Welcome to my world, Phil Martelli.

The men’s basketball coach at Saint Joe’s is not a happy camper these days.

First, the young Hawks are struggling. They may never die, but their fans are this year, as the Hawks limp along with a 5-16 mark.

And now Martelli is starting to hear it. He’s become the target of some online bloggers and anonymous Internet postings.

I know all about it. I didn’t post any of them, but I deal with the Internet, and juggle that along with my print duties each day.

Yesterday I was asked by our lead sports columnist Jack McCaffery to come onto his afternoon radio show on 97.5FM The Fanatic to talk about the Internet and the changing rules in the media biz.

You can read Jack's column on Martelli and the heat he's feeling here.




Martelli is having issues with those who offer their opinion online – but do so without putting their name beside it.

I know something about that.
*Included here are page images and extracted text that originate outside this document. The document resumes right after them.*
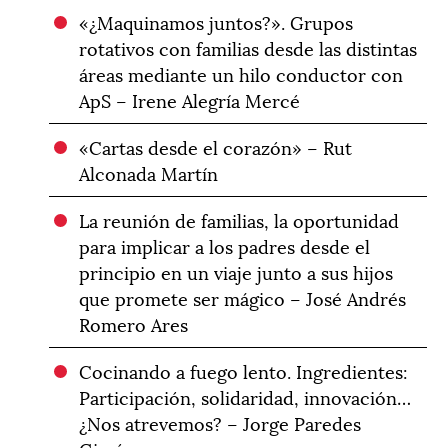
«¿Maquinamos juntos?». Grupos
rotativos con familias desde las distintas
áreas mediante un hilo conductor con
ApS – Irene Alegría Mercé
«Cartas desde el corazón» – Rut
Alconada Martín
La reunión de familias, la oportunidad
para implicar a los padres desde el
principio en un viaje junto a sus hijos
que promete ser mágico – José Andrés
Romero Ares
Cocinando a fuego lento. Ingredientes:
Participación, solidaridad, innovación…
¿Nos atrevemos? – Jorge Paredes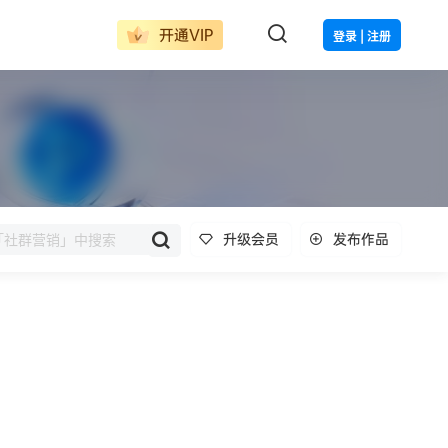
开通VIP
登录 | 注册
升级会员
发布作品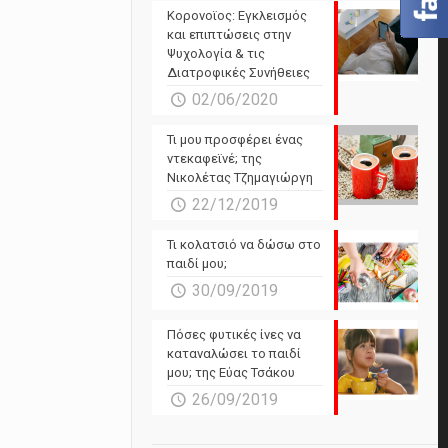
Powered by Forecast.io
Κορονοϊος: Εγκλεισμός
και επιπτώσεις στην
Ψυχολογία & τις
Διατροφικές Συνήθειες
02/06/2020
Τι μου προσφέρει ένας
ντεκαφεϊνέ; της
Νικολέτας Τζημαγιώργη
22/12/2019
Τι κολατσιό να δώσω στο
παιδί μου;
30/09/2019
Πόσες φυτικές ίνες να
καταναλώσει το παιδί
μου; της Εύας Τσάκου
26/09/2019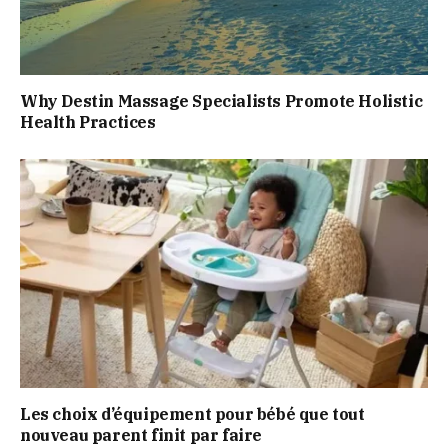
Why Destin Massage Specialists Promote Holistic
Health Practices
Les choix d’équipement pour bébé que tout
nouveau parent finit par faire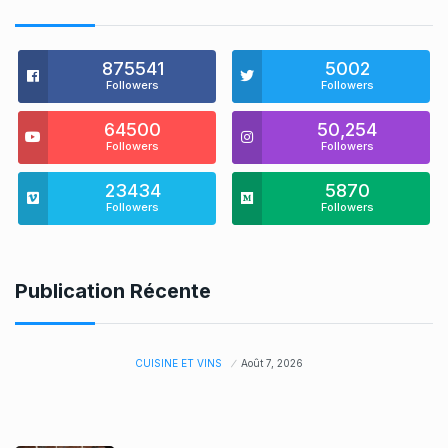
875541
5002
Followers
Followers
64500
50,254
Followers
Followers
23434
5870
Followers
Followers
Publication Récente
CUISINE ET VINS
Août 7, 2026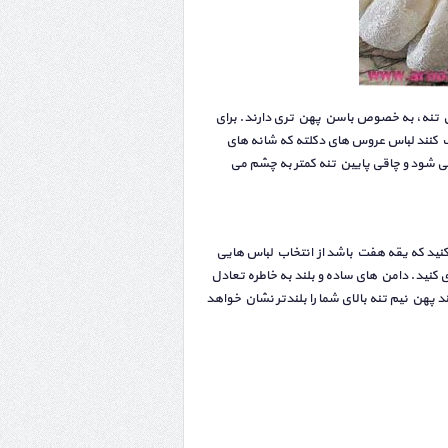
ین تنه، به خصوص باسن پهن تری دارند. برای
کنند لباس عروس های دکلته که شانه های
ی شود و چاقی پایین تنه کمتر به چشم می
ب کنید که یقه هفت باشد از انتخاب لباس هایی
کنید. دامن های ساده و بلند به خاطره تعادل
 پهن نیم تنه بالای شما را بلندتر نشان خواهد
Every story we post on our website brings with it the ability of the public to comment on that story. Very often they take issue with me, or with what this newspaper has published.

They very often are inflammatory, not based on a whole lot of facts. And yes, some go over the edge. We review those comments and sometimes take them down.

I agree with Martelli in that it is pretty easy to offer those kind of opiniona from behind the veil of anonymity. Everything I write –both online and in print – has my name beside it.

Not everyone is willing to do that. That does not mean I don’t think people should have to be willing to identify themselves in order to comment. If you did that you’d soon find your comments dwindling to next to nothing.

Instead, the idea is to open up the process to as many voices as possible. And you let the community do some of the policing. People who object to what is posted as comments on our site can alert us to those items via a took that appears right there with the comments.

Most of the time when we get alerts, it is a legitimate point. The item is reviewed and often taken down. But we also get a lot of reports on “objectionable” material when the person simply disagrees with what the person is saying. That doesn’t cut it, and that material stays online.

Martelli clearly is bothered by criticism coming from people who will not identify themselves. It was not all that long ago that Saint Joe’s was on the cover of Sports Illustrated, ranked No. 1 in the nation.

Martelli knows better than anyone that when the spectrum shifts, when the losses start piling up, that the praise will evaporate and the vultures will come out.

One rollout seen at the Palestra Saturday indicated “It’s the Big 5, not the Big 5-15.” Classic City Series stuff.

It goes with the territory.

And that includes the new media landscape territory, where whole new legions of anonymous voices are joining the conversation.